Figure 6.

A nonlinear distribution of PEFs can suppress the oscillations of peripheral sister KT pairs. (A) Distribution of PEFs in the spindle: for KT pairs in the middle of the spindle, the PEFs initially decrease linearly away from the equator then stay constant toward the poles (black line). In contrast, for KT pairs at the periphery of the spindle, the PEFs are very low near the equator, then increase sharply (nonlinear) to high levels (red line). See Materials and methods for additional quantitative details. (B) KT–pole (left KT, red; right KT, blue) and inter-KT distance (green), and cohesin rest length (purple) over time. Note the erratic dynamic behavior. (C) Position of sister KTs (left KT in red, right KT in blue) and spindle poles (black) over time, compare with Fig. 1 B. (D and E) Inter- (D) and intra-KT (E) distances produced by the model (2.22 ± 0.16 µm [n = 400] and 0.12 ± 0.01 µm [n = 60], respectively) shown side-by-side with the distances observed experimentally in live (inter-KT distances, n = 530) or fixed (intra-KT distances, n = 228) cells. Experimental data are shown in dark red and model data are shown in light red.
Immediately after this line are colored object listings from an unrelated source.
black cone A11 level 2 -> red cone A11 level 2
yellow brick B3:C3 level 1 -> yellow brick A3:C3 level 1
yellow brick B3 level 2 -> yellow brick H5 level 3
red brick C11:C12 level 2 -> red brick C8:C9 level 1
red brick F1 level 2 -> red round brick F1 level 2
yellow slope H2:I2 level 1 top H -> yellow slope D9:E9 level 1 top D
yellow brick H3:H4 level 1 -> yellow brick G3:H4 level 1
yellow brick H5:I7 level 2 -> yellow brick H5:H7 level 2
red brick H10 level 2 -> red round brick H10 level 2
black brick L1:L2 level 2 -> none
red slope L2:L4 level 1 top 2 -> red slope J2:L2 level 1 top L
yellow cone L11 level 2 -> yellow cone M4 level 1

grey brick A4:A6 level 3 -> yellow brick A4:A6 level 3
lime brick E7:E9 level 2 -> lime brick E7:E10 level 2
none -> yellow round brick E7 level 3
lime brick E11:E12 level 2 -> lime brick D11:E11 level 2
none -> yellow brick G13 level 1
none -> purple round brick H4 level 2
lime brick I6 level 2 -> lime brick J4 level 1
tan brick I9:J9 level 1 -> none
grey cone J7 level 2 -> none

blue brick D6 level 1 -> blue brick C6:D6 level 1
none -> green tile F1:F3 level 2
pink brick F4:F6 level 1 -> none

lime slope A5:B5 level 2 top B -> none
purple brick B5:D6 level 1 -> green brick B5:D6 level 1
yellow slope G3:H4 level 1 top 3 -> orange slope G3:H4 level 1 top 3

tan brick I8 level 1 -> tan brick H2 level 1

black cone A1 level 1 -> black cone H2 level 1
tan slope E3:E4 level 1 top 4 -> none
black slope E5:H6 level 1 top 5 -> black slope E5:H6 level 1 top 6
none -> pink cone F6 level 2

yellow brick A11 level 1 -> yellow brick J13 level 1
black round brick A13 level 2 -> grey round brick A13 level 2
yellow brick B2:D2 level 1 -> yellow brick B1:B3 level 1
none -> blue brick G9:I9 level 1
The inset in E shows a close-up of the distribution of the data produced by the model. (F and G) Time evolution of the total number of attached MTs (16 ± 3 and 42% in depolymerization state; F) and the total number of attached Ndc80 complexes (44 ± 16; G) for the left (red) and right (blue) sister KTs. An example of a model simulation of KT and kMT dynamics for a nonoscillating peripheral KT pair is shown in Video 1 (bottom).